This is a good description of what the Old Testament Jews, especially during the time that Ecclesiastes was written, believed.

Blessings in Christ,
KindredSoul
This is a good point, except that this was only one group of Jews. Others during the the OT and intertestamental period believed as we see in Maccabees in sacrifices for those who died to expiate their sins.

Ecclesiastes also needs to be understood in context. He is giving voice to much hopelessness and despair as well, expressing the state of humans in this frame of mind, not a doctrinal truth. Here is another example:

Eccl 4:1-3
4:1 Again I saw all the oppressions that are practiced under the sun. Look, the tears of the oppressed — with no one to comfort them! On the side of their oppressors there was power — with no one to comfort them. 2 And I thought the dead, who have already died, more fortunate than the living, who are still alive; 3 but better than both is the one who has not yet been, and has not seen the evil deeds that are done under the sun.

No Christian would claim that there is “no one to comfort them” when the are oppressed, or even a faithful Jew.
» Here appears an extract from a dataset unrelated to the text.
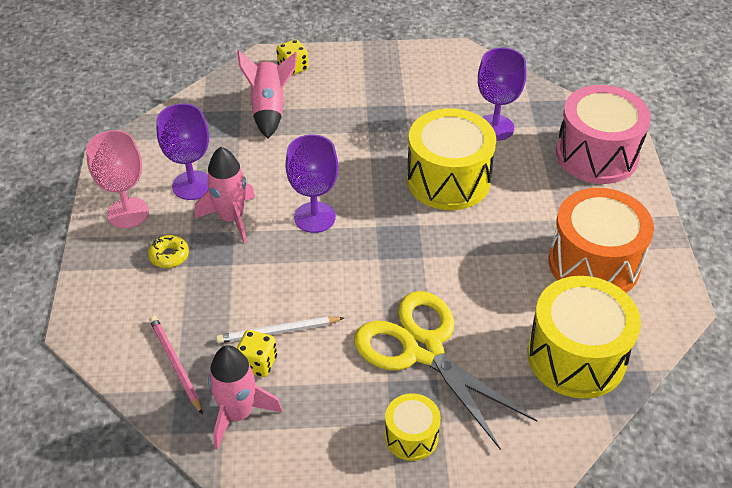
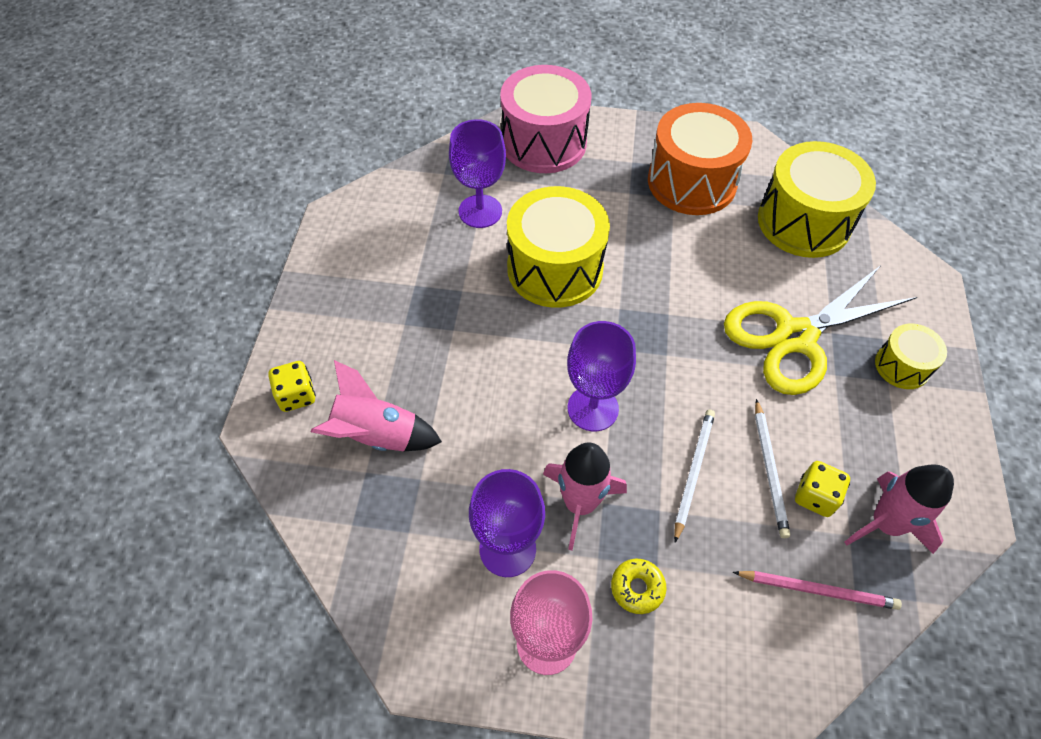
camera: 80 degrees left, 10 degrees up
(175, 364) = (818, 590): pink pencil -> pink pencil turned 150 degrees counterclockwise
(268, 282) = (693, 472): none -> white pencil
But yet, many do feel isolated and lacking in comfort, because they are not under the shadow of Hiis wings.

The prophet here is speaking from a position of the soul in despair, he is not teaching doctrines of the faith.
 
Ecclesiastes 9:5 should not be taken out of context. If you read the next few verses you will find the thing they will never again experience personally is the existence they had on this earth. They will never again know what it is like to be in a corruptible body with us.

Never again will they have part in anything that happens under the sun, ie personal experience here on earth.
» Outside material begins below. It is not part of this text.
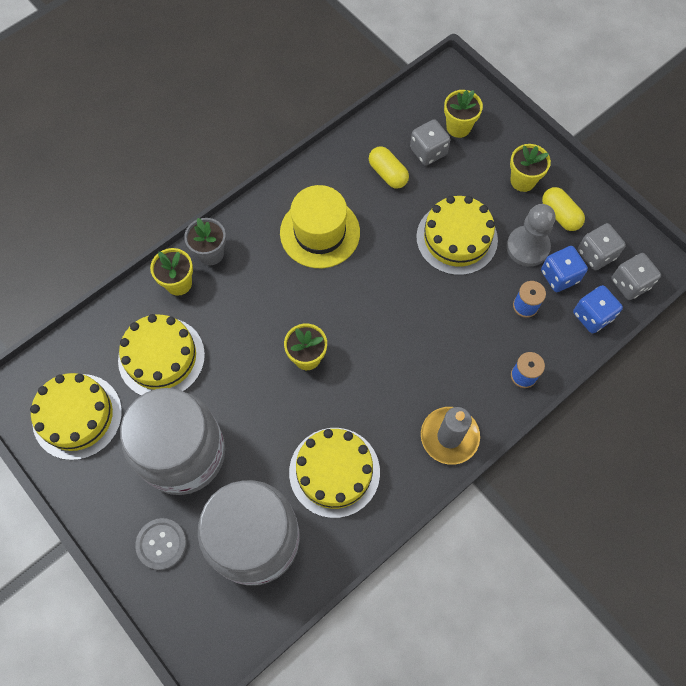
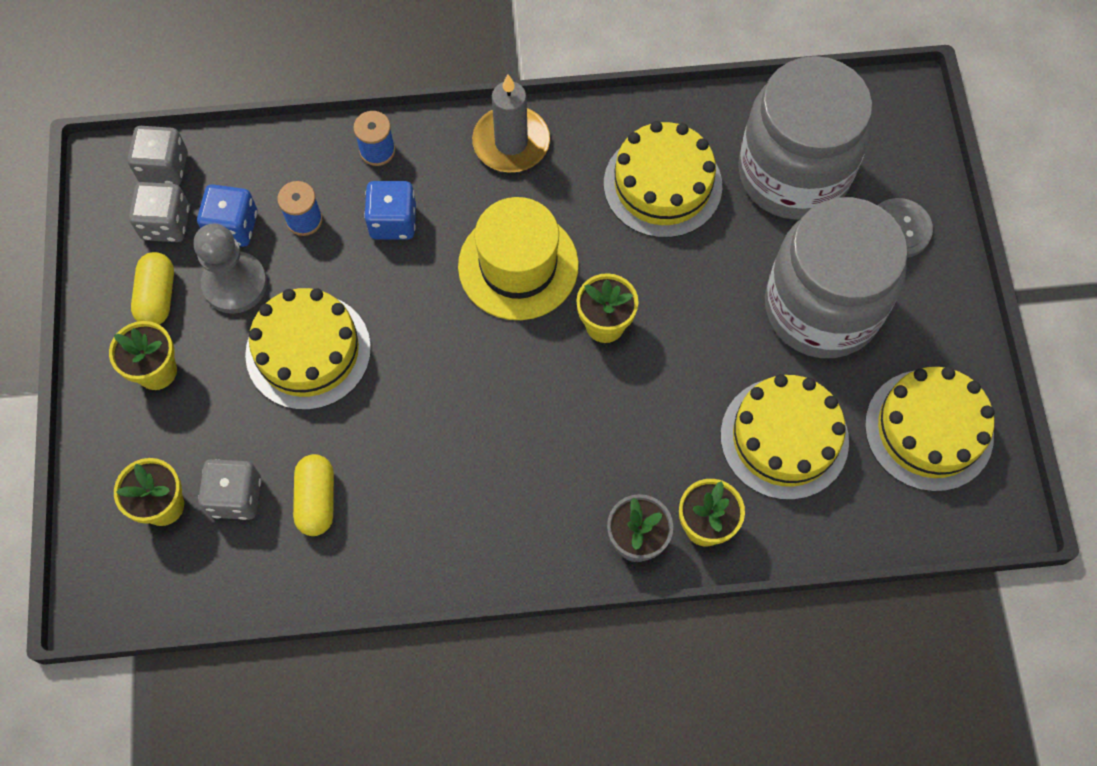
camera: 145 degrees left, 0 degrees up
(320, 232) = (472, 475): yellow hat -> yellow hat (518, 265)
(592, 316) = (242, 162): blue dice -> blue dice (393, 221)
If you read Ecclesiastes 9:5 as the dead having no knowledge of anything then the doctrine is soul-sleep and that is a false doctrine.
 
Another favourite passage in the soul-sleep memvement is Psalm 146:4 which from the KJV reads

His breath goeth forth, he returneth to his earth; in that very day his thoughts perish.

Their reading of it is well if your thoughts perish you no longer can have thoughts and therefore are in a “sleep” state.

The actual reading should be plans, not thoughts. The plans that I was going to do on earth perish in that I can no longer fulfil them.

Jesus mentions this where a man decides to build bigger barns. His plan perished because that day his soul was required.